Exercise details => Scan the lines below and report each one containing "FactSet" by copying it.

Extracted records =>
-----
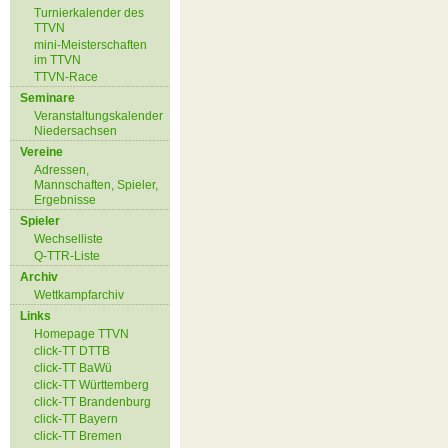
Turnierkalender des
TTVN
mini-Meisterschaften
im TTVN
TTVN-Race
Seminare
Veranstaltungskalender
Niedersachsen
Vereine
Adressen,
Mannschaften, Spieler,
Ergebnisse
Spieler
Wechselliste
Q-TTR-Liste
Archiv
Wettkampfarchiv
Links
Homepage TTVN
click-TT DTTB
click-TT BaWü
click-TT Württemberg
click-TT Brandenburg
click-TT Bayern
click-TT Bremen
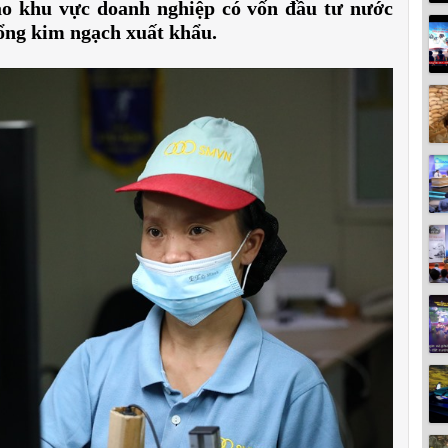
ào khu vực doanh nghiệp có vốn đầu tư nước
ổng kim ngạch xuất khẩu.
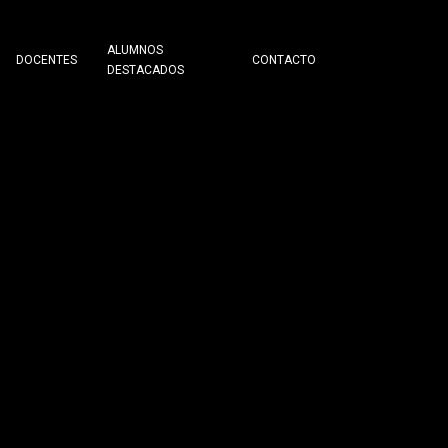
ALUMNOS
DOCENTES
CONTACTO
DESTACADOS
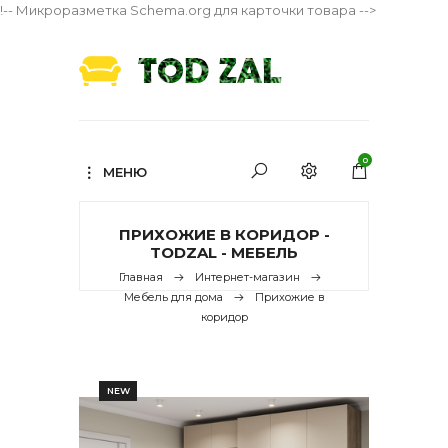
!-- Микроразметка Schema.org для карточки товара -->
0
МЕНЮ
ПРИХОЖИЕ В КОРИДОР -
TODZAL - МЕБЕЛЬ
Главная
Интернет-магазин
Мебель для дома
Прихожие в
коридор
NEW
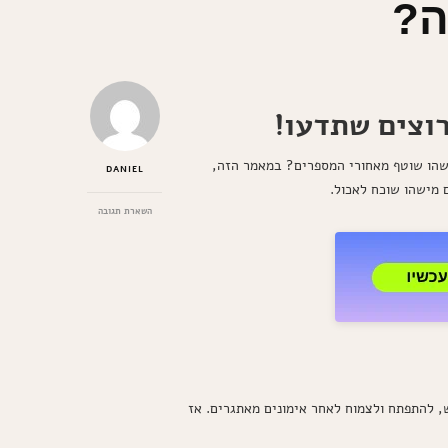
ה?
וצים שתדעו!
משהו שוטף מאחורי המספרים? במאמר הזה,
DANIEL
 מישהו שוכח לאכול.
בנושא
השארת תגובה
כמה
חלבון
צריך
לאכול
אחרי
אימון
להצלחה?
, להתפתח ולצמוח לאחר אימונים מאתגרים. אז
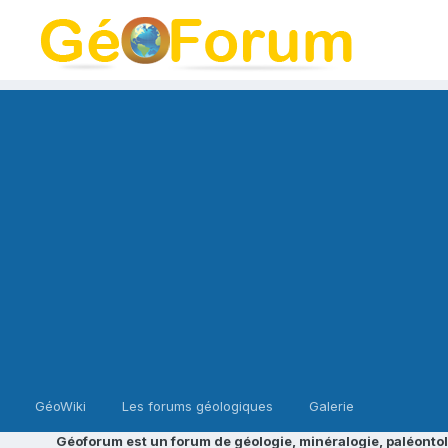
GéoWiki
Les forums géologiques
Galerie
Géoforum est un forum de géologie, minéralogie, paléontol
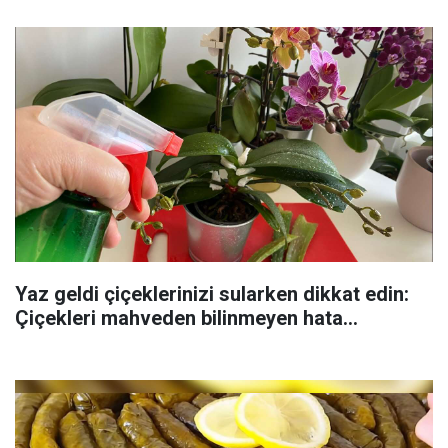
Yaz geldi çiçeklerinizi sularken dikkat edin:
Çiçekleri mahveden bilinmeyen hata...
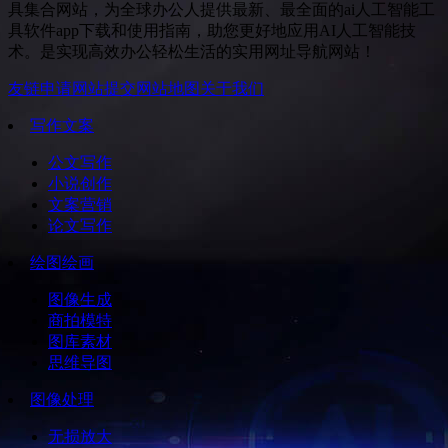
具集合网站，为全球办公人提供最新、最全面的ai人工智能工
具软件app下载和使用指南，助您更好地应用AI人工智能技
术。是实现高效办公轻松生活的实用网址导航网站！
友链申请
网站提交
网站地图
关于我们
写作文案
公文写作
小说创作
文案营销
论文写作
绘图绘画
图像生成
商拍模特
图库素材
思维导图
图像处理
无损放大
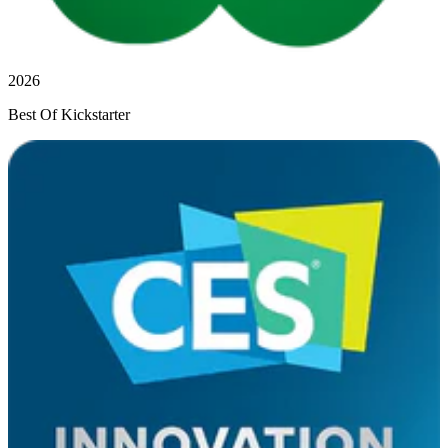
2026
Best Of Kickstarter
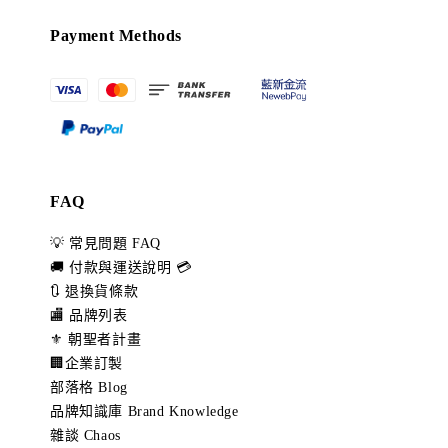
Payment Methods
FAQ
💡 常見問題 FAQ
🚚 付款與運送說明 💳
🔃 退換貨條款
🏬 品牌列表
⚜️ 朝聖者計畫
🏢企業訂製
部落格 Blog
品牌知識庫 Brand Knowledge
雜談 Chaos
-----
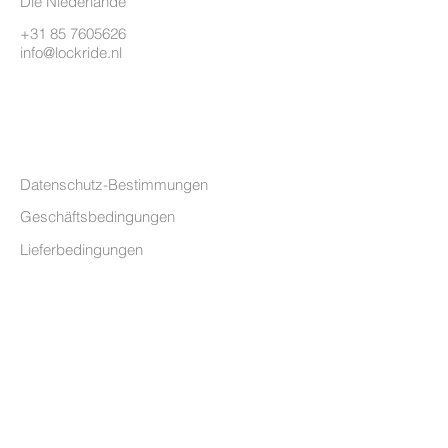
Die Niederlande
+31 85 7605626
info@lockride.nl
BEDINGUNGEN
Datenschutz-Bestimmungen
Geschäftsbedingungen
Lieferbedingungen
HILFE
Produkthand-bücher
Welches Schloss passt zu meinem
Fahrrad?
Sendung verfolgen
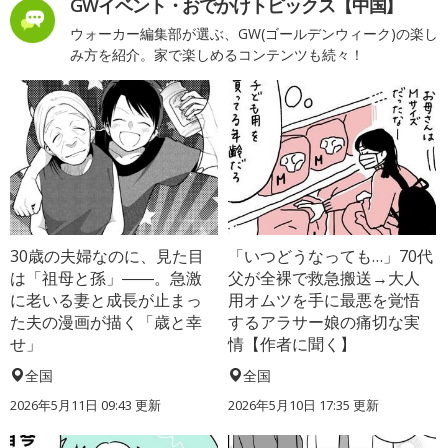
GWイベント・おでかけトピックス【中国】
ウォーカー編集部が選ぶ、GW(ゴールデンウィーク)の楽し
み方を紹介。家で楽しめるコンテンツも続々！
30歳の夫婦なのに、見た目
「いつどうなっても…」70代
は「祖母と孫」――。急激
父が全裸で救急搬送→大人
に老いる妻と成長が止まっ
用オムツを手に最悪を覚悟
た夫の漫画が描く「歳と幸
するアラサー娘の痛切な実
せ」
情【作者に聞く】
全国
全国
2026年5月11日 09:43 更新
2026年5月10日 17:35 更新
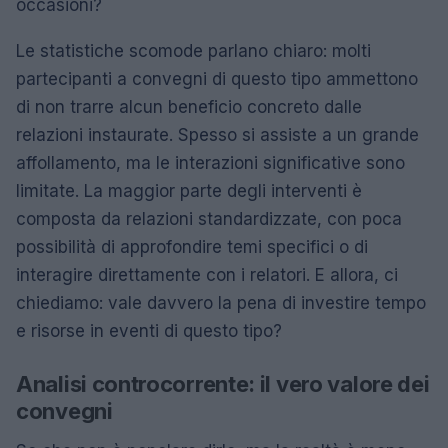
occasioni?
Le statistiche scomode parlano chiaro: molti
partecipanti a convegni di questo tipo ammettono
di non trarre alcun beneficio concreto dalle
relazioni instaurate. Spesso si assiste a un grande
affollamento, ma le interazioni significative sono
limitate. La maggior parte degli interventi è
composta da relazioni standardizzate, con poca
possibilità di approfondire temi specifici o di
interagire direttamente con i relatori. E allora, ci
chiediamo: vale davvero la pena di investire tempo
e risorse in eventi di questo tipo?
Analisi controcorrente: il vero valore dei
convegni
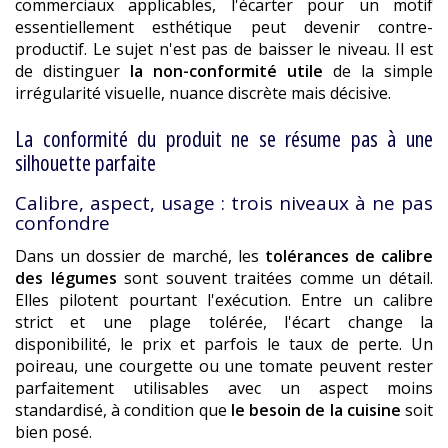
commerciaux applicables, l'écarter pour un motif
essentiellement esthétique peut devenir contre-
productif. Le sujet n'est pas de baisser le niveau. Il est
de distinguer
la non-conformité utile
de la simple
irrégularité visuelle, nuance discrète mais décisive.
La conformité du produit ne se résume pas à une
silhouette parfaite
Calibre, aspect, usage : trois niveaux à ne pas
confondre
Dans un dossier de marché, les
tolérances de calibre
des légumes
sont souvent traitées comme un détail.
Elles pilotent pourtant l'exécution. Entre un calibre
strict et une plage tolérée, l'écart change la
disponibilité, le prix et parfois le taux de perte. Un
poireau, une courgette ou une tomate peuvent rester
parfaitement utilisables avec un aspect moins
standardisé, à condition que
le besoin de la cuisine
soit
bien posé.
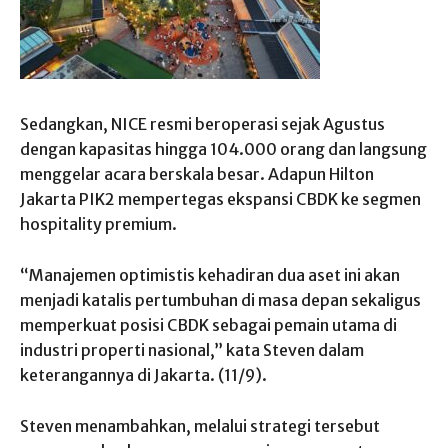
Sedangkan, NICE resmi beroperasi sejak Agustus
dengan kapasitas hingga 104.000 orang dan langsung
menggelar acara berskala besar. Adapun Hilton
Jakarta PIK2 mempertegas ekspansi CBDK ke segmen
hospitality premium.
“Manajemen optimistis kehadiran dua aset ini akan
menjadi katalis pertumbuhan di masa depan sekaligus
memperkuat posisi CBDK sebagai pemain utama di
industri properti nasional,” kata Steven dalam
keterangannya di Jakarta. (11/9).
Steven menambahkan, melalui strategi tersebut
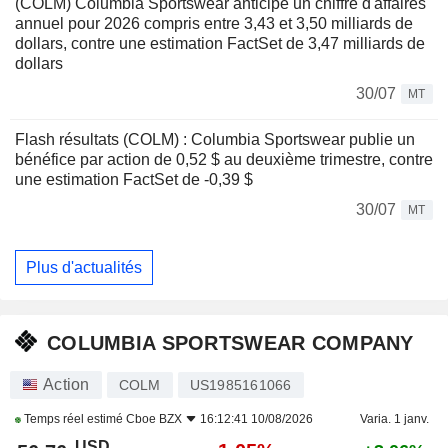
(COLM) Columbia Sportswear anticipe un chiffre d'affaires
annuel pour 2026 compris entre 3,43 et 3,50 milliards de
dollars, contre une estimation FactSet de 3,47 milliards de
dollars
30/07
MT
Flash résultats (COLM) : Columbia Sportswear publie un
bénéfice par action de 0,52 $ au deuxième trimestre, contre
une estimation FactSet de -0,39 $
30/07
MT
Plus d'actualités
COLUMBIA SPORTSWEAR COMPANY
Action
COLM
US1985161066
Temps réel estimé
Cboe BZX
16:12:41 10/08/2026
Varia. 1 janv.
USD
-----
Output for this exercise =>
dollars, contre une estimation FactSet de 3,47 milliards de
une estimation FactSet de -0,39 $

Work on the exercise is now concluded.